Final <- myseries |>
model (ARIMA = ARIMA(box_cox(Turnover, lambda),stepwise = FALSE, approximation = FALSE),
ETS = ETS(Turnover))
Final |>
forecast(h = 24)|>
autoplot(myseries |> select(-`Series ID`))+
labs(title = "Forecast for BOTH ARIMA and ETS", subtitle = "ETS Vs ARIMA", y = "Turnover in $AUD (millions)")
Seeing both ARIMA and ETS together, we can see how do the different
forecasts compare.
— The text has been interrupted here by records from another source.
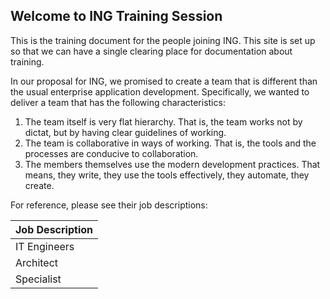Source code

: ## Welcome to ING Training Session
This is the training document for the people joining ING. This site is set up so that we can have a single clearing place for documentation about training.

In our proposal for ING, we promised to create a team that is different than the usual enterprise application development. Specifically, we wanted to deliver a team that has the following characteristics:

1. The team itself is very flat hierarchy. That is, the team works not by dictat, but by having clear guidelines of working.
2. The team is collaborative in ways of working. That is, the tools and the processes are conducive to collaboration.
3. The members themselves use the modern development practices. That means, they write, they use the tools effectively, they automate, they create.

For reference, please see their job descriptions:

Job Description  |
-----------------|
IT Engineers     |
Architect        |
Specialist       | 

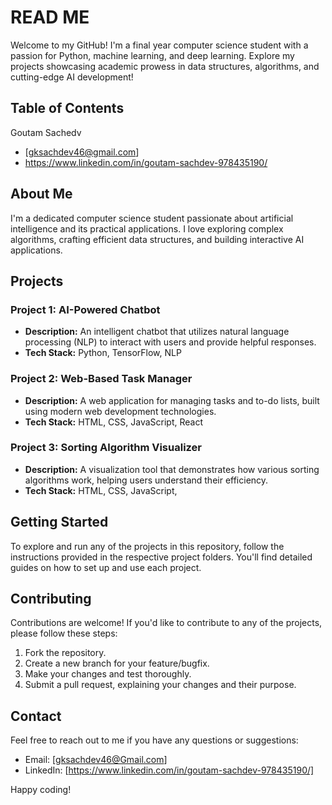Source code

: # READ ME


Welcome to my GitHub! I'm a final year computer science student with a passion for Python, machine learning, and deep learning. Explore my projects showcasing academic prowess in data structures, algorithms, and cutting-edge AI development!

## Table of Contents

  Goutam Sachedv
- [gksachdev46@gmail.com]
- https://www.linkedin.com/in/goutam-sachdev-978435190/

## About Me

I'm a dedicated computer science student passionate about artificial intelligence and its practical applications. I love exploring complex algorithms, crafting efficient data structures, and building interactive AI applications.

## Projects

### Project 1: AI-Powered Chatbot

- **Description:** An intelligent chatbot that utilizes natural language processing (NLP) to interact with users and provide helpful responses.
- **Tech Stack:** Python, TensorFlow, NLP


### Project 2: Web-Based Task Manager

- **Description:** A web application for managing tasks and to-do lists, built using modern web development technologies.
- **Tech Stack:** HTML, CSS, JavaScript, React


### Project 3: Sorting Algorithm Visualizer

- **Description:** A visualization tool that demonstrates how various sorting algorithms work, helping users understand their efficiency.
- **Tech Stack:** HTML, CSS, JavaScript,


## Getting Started

To explore and run any of the projects in this repository, follow the instructions provided in the respective project folders. You'll find detailed guides on how to set up and use each project.

## Contributing

Contributions are welcome! If you'd like to contribute to any of the projects, please follow these steps:

1. Fork the repository.
2. Create a new branch for your feature/bugfix.
3. Make your changes and test thoroughly.
4. Submit a pull request, explaining your changes and their purpose.

## Contact

Feel free to reach out to me if you have any questions or suggestions:

- Email: [gksachdev46@Gmail.com]
- LinkedIn: [https://www.linkedin.com/in/goutam-sachdev-978435190/]

Happy coding!
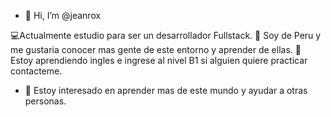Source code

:- 👋 Hi, I’m @jeanrox
  
💻Actualmente estudio para ser un desarrollador Fullstack.
💎 Soy de Peru y me gustaria conocer mas gente de este entorno y aprender de ellas.
🚀 Estoy aprendiendo ingles e ingrese al nivel B1 si alguien quiere practicar contacteme.
- 👀 Estoy interesado en aprender mas de este mundo y ayudar a otras personas.

<!---
jeanrox/jeanrox is a ✨ special ✨ repository because its `README.md` (this file) appears on your GitHub profile.
You can click the Preview link to take a look at your changes.
--->
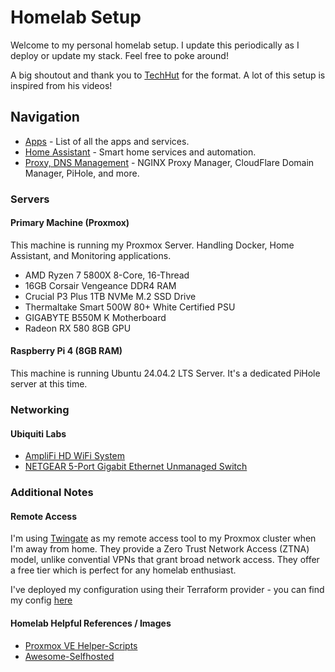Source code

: # Homelab Setup

Welcome to my personal homelab setup. I update this periodically as I deploy or update my stack. Feel free to poke around!

A big shoutout and thank you to [TechHut](https://www.youtube.com/@TechHut) for the format. A lot of this setup is inspired from his videos!

## Navigation

- [Apps](https://github.com/DmitriyRogo/homelab/tree/main/apps) - List of all the apps and services.
- [Home Assistant](https://github.com/DmitriyRogo/homelab/tree/main/homeassistant) - Smart home services and automation.
- [Proxy, DNS Management](https://github.com/DmitriyRogo/homelab/tree/main/proxy) - NGINX Proxy Manager, CloudFlare Domain Manager, PiHole, and more.

### Servers

#### Primary Machine (Proxmox)

This machine is running my Proxmox Server. Handling Docker, Home Assistant, and Monitoring applications.

- AMD Ryzen 7 5800X 8-Core, 16-Thread
- 16GB Corsair Vengeance DDR4 RAM
- Crucial P3 Plus 1TB NVMe M.2 SSD Drive
- Thermaltake Smart 500W 80+ White Certified PSU
- GIGABYTE B550M K Motherboard
- Radeon RX 580 8GB GPU

#### Raspberry Pi 4 (8GB RAM)

This machine is running Ubuntu 24.04.2 LTS Server. It's a dedicated PiHole server at this time.

### Networking

#### Ubiquiti Labs

- [AmpliFi HD WiFi System](https://a.co/d/09a9fPE)
- [NETGEAR 5-Port Gigabit Ethernet Unmanaged Switch](https://a.co/d/1zVNvw5)

### Additional Notes

#### Remote Access

I'm using [Twingate](https://www.twingate.com/) as my remote access tool to my Proxmox cluster when I'm away from home. They provide a Zero Trust Network Access (ZTNA) model, unlike convential VPNs that grant broad network access. They offer a free tier which is perfect for any homelab enthusiast.

I've deployed my configuration using their Terraform provider - you can find my config [here](https://github.com/DmitriyRogo/homelab/tree/main/twingate)

#### Homelab Helpful References / Images

- [Proxmox VE Helper-Scripts](https://tteck.github.io/Proxmox/)
- [Awesome-Selfhosted](https://github.com/awesome-selfhosted/awesome-selfhosted)

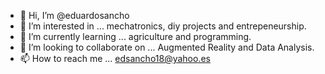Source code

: - 👋 Hi, I’m @eduardosancho
- 👀 I’m interested in ... mechatronics, diy projects and entrepeneurship.
- 🌱 I’m currently learning ... agriculture and programming.
- 💞️ I’m looking to collaborate on ... Augmented Reality and Data Analysis.
- 📫 How to reach me ... edsancho18@yahoo.es

<!---
eduardosancho/eduardosancho is a ✨ special ✨ repository because its `README.md` (this file) appears on your GitHub profile.
You can click the Preview link to take a look at your changes.
--->
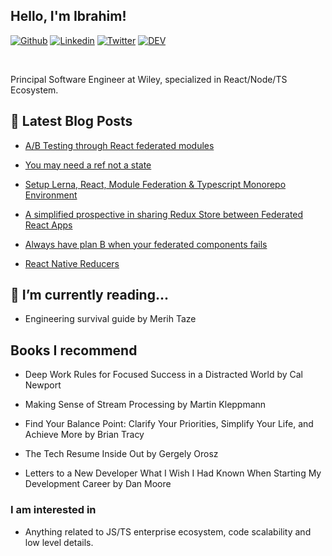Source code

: <!-- Your title -->

## Hello, I'm Ibrahim!

[![Github](https://img.shields.io/badge/-Github-000?style=flat&logo=Github&logoColor=white)](https://github.com/ibrahimshamma99)
[![Linkedin](https://img.shields.io/badge/-LinkedIn-blue?style=flat&logo=Linkedin&logoColor=white)](https://www.linkedin.com/in/ibrahim-abushamma/)
[![Twitter](https://img.shields.io/badge/-Twitter-blue?style=flat&logo=Twitter&logoColor=white)](https://twitter.com/ibrahimtechlead)
[![DEV](https://img.shields.io/badge/-DEV-000?style=flat&logo=DEV&logoColor=white)](https://DEV.to/ibrahimshamma99)

&nbsp;

Principal Software Engineer at Wiley, specialized in React/Node/TS Ecosystem.

## 📝 Latest Blog Posts

- [A/B Testing through React federated modules](https://dev.to/ibrahimshamma99/ab-testing-through-react-federated-modules-4n73)

- [You may need a ref not a state](https://dev.to/ibrahimshamma99/you-may-need-a-ref-not-a-state-d24)

- [Setup Lerna, React, Module Federation & Typescript Monorepo Environment](https://dev.to/ibrahimshamma99/setup-lerna-react-module-federation-typescript-monorepo-environment-11c6)

- [A simplified prospective in sharing Redux Store between Federated React Apps](https://dev.to/ibrahimshamma99/a-simplified-prospective-in-sharing-redux-store-between-federated-react-apps-1kgm)

- [Always have plan B when your federated components fails](https://dev.to/ibrahimshamma99/always-have-plan-b-when-your-federated-component-fails-35di)

- [React Native Reducers](https://dev.to/ibrahimshamma99/react-type-ahead-native-reducers-l55)

## 🔭 I’m currently reading...

- Engineering survival guide by Merih Taze

## Books I recommend

<!-- ### Career Development -->

- Deep Work Rules for Focused Success in a Distracted World by Cal Newport

- Making Sense of Stream Processing by Martin Kleppmann

- Find Your Balance Point: Clarify Your Priorities, Simplify Your Life, and Achieve More by Brian Tracy

- The Tech Resume Inside Out by Gergely Orosz

- Letters to a New Developer What I Wish I Had Known When Starting My Development Career by Dan Moore

### I am interested in

- Anything related to JS/TS enterprise ecosystem, code scalability and low level details.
While the ETS confidence intervals are wider,
ETS_plot <- Final|>
select(c(State, Industry, ETS)) |>
forecast(h = 24)|>
autoplot(myseries , level = 80)+
labs(title = "", subtitle = "ETS Forecasting", y = "Turnover in $AUD (Millions)")
ARIMA_plot <- Final |>
select(c(State, Industry, ARIMA))|>
forecast(h = 24)|>
autoplot(myseries, level = 80)+
labs(title = "forecasts", subtitle = "ARIMA Forecasting", y = "Turnover in $AUD (Millions)")
gridExtra::grid.arrange(ETS_plot,ARIMA_plot)
new_data <- read_abs(series_id = myseries$`Series ID`[1]) |> select(date, value, series_id) |>
mutate(Month = yearmonth(date),
Turnover = value) |>
select(Month, Turnover) |>
filter(Month > max(myseries$Month)) |>
as_tsibble(index=Month)
## Finding URLs for tables corresponding to ABS series IDA3349577J
## Attempting to download files from series IDA3349577J, Retail Trade, Australia
## Extracting data from downloaded spreadsheets
## Tidying data from imported ABS spreadsheets
Final_forecast <- Final |>
forecast(h = 51)
Final_forecast |> select(c(.model ,Month, Turnover, .mean)) |> autoplot(new_data) + labs(y = "Turnover in $AUD (Millions)" )
Final_forecast |> accuracy(new_data)
## # A tibble: 2 × 10
## .model .type ME RMSE MAE MPE MAPE MASE RMSSE ACF1
## <chr> <chr> <dbl> <dbl> <dbl> <dbl> <dbl> <dbl> <dbl> <dbl>
## 1 ARIMA Test 22.6 24.7 22.6 15.5 15.5 NaN NaN 0.686
## 2 ETS Test 30.3 33.1 30.4 20.9 20.9 NaN NaN 0.735
According to the above table, we can see that with the new data from the abs function, the RMSE for both the models increases. A similar story in both MAE and MAPE as well. However, even with the new data, we can see that the ARIMA model is better still with a RMSE of 24.68043 which is better than that of ETS model RMSE coming to 33.13486. Thus the comparison of the forecasts with the actual numbers tell us that ARIMA is better model at the point forecasts. While with the autoplot we can see that with wider intervals the ETS model is more like to capture a the data.
However, from a characteristic point of view, we know that ARIMA model use the autocorrelation in the data while ETS is more so the function of the trend and seasonality of the data. Thus a disadvantage of ETS is that it lags behind the data which explains the Exponential smoothing. Although in the case of ARIMA, it not good at modelling the outliers and thus better for data with fewer shocks to the data.
For the data provided, the ETS model did not perform well. Given the ACF plot with many significant lags and similarly the ljung box test, we know the ETS model selected automatically was not able to model the data well. It could not explain the data as the p value for the l jung box was less than 0.05.
Moreover, we know that ETS are special cases of the ARIMA thus when we choose the ARIMA function and let it figure out the best parameters, we are giving it the freedom to do a better job in most cases (cases where the automatic ETS and ARIMA yield different models). Thus the ARIMA model chosen automatically is the best modle for the data provided.